Je décide alors de me tourner vers la solution « Blablacar ». 5 choix s’offrent à moi pour des départs très matinaux en bordure de Paris pour une arrivée en agglomération orléanaise. Malheureusement, peu m’inspire confiance, non pas par le profil des conducteurs et conductrices proposés, mais surtout par l’heure de leur dernière connexion (parfois 5 jours). Je me dis alors que sur 5 propositions, la chance va me sourire. Je réserve, on m’indique que la réponse tombera sous 6h (donc aux alentours de trois heures du matin), et tente de trouver le sommeil. 

À deux heures, toujours rien, je rallume mon Smartphone, espérant ne pas avoir entendu le bruit du SMS me confirmant que ma demande a été validée par le conducteur… mais rien. Nada. Je décide alors de changer de conducteur même si j’ai peu d’espoir d’obtenir une réponse en pleine nuit. Aux alentours de 5h du matin, la réponse tombe pour le second conducteur : c’est « NON ». Sueur froide, la première d’une longue série. J’essaye alors de contacter d’autres conducteurs mais mes demandes restent sans réponse. 

Pas le choix, il me faut retourner sur le site de la SNCF. Deuxième sueur froide : tous les trains complets sont annulés jusqu’à 8h16 ! (qui affiche également complet). Il est alors 6h30 et je prends conscience que c’est mon dernier espoir d’arriver à l’heure au travail. Tant pis, s’il y a un contrôle à l’entrée du quai, j’inventerai une histoire pour franchir ce barrage.

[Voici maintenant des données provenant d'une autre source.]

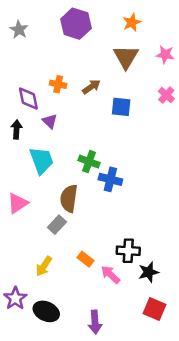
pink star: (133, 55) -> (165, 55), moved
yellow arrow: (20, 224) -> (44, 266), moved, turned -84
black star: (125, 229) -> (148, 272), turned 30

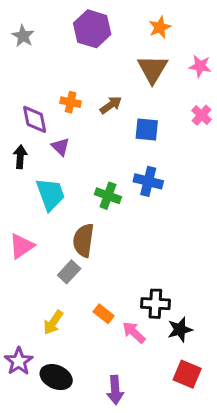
blue cross: (110, 179) -> (148, 181), moved

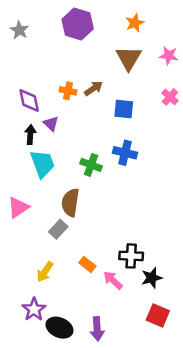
orange cross: (71, 102) -> (68, 91), moved
black arrow: (20, 157) -> (30, 135), moved
purple star: (19, 361) -> (34, 309), moved
black ellipse: (56, 377) -> (59, 328), moved

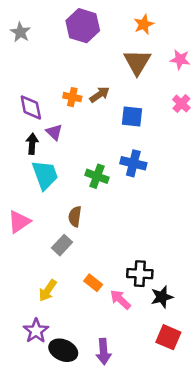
brown semicircle: (70, 203) -> (75, 217), size x0.7

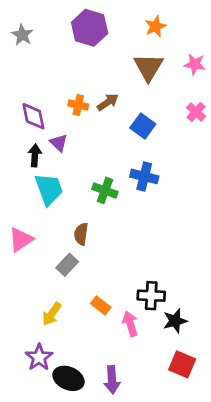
blue square: (132, 117) -> (143, 126), turned 30
pink arrow: (120, 300) -> (130, 324), turned 30

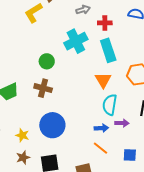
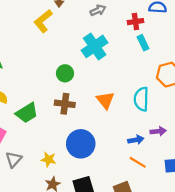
red cross: (105, 23) -> (135, 22), moved
cyan rectangle: (108, 50) -> (143, 43), moved, size x0.6
orange triangle: (103, 80) -> (105, 100), moved
cyan semicircle: (110, 105) -> (141, 99), moved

Pis, j’imagine même franchir les voies sur un autre quai pour gagner le bon train. Il me le faut ! 

Arrivés sur place avec une demi-heure d’avance à Paris-Austerlitz, le train en direction d’Orléans est affiché sur le quai 19. Sur ce quai, pas un contrôleur, le train est ouvert à tous. Je me dis que je suis prêt à rester 1h40 debout s’il le faut, pourvu que je sois dedans. A ma grande surprise, la rame est quasi-vide et elle le restera jusqu’au départ du train.

Je suis enfin dedans et attends désormais le passage des contrôleurs pour signaler mon absence de billets. Deux femmes, le sourire aux lèvres, se présentent dans la rame, képis visés sur la tête et aspirateurs de carte bleue dans la main. Et nous confirment qu’elles nous feront payer le billet au tarif guichet, avec les réductions qui s’appliquent. Enfin soulagé. 

Le voyage se passe sans encombre… enfin presque. Arrivé aux Aubrais, le chef de bord se permet une petite blague : « notre TER est arrivé en gare des Aubrais avec 15 minutes d’avance, comme quoi, même à la SNCF tout peut arriver. » avant de poursuivre « mais afin de fluidifier le trafic, notre train va rester à quai pendant une quinzaine de minutes, merci de votre compréhension ». C’était trop beau ! Finalement, il arrivera même avec 3 minutes de retard. Mais il est arrivé à bonne gare.